__SUPPLIED PASSAGE__.
A Canadian story writer I greatly admire once declared that “plot is plod.” This was back in the last century, around the time my first collection was published. He seemed to mean that the things that happen in fiction are secondary to the language they’re written in and that everyday life with its tiny psychological shifts is the real stuff of art. I took these words to heart.
Time passed, and I read and wrote a lot more stories. While I still believe in the supremacy of the word, I’ve long wondered: Can’t a short story have startling language, striking imagery, emotional insight, and an intriguing plot? Do the big things that happen in stories have to be so small? Jess Gibson doesn’t seem to think they do. Her debut, The Good Eye, is refreshingly packed with plot. The body count alone is impressive. Characters are murdered — or about to be — by shooting, by poisoning, by French cuisine. One is choked by an archeological artifact, then beaten up. A child falls from a footbridge and is crushed by a passing train. The stories may be short — twelve in this slim volume — but all of them read big.
A number also contain fantastical elements. In “Linear A,” that artifact — a pear-shaped stone — mysteriously finds its way into a pocket and from there into the mouth of a deeply annoying orthodontist as he sleeps. There’s Willow, the carnival worker in “Flip,” a statistical anomaly who never loses at cards or fails to guess the outcome of a coin toss. And sickly Helene in “Clairvoyance,” with her rumoured “uncanny abilities.”

__TASK DESCRIPTION__. Copy the book review above, starting with "A Canadian story" and going on through "words to heart.", and replace "last century" with "previous century" wherever it occurs.

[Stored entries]

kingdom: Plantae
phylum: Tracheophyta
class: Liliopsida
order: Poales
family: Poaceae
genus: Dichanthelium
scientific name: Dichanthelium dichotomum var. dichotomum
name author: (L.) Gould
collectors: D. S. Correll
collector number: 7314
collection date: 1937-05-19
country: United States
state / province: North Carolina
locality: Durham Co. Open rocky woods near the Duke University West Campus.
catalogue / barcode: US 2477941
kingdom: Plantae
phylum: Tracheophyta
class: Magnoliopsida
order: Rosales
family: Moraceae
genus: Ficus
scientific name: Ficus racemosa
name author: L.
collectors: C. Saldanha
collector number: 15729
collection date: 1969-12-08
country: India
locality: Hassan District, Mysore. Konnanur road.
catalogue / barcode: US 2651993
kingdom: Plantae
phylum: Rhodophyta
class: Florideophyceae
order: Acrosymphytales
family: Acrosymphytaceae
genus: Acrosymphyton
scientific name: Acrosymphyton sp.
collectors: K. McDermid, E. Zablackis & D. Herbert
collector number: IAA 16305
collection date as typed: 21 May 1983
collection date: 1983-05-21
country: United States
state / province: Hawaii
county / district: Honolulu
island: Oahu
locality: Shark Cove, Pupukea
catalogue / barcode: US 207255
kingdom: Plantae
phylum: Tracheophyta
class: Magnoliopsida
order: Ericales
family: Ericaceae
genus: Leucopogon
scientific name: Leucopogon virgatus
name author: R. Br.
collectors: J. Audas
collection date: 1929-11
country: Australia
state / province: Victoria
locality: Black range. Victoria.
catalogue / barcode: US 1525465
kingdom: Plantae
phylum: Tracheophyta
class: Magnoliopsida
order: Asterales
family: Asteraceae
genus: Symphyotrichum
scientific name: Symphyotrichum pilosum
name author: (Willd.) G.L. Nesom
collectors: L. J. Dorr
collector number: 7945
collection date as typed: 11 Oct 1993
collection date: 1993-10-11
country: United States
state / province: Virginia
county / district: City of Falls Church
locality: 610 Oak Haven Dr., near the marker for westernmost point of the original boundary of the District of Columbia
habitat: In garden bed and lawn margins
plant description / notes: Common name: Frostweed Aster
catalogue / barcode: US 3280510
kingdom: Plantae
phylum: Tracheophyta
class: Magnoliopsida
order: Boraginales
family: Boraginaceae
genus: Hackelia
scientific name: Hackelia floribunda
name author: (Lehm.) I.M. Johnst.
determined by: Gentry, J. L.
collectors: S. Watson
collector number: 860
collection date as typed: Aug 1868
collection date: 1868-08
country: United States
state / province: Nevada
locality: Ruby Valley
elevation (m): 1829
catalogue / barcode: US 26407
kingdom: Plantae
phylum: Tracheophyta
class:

__TASK SOLUTION__.
A Canadian story writer I greatly admire once declared that “plot is plod.” This was back in the previous century, around the time my first collection was published. He seemed to mean that the things that happen in fiction are secondary to the language they’re written in and that everyday life with its tiny psychological shifts is the real stuff of art. I took these words to heart.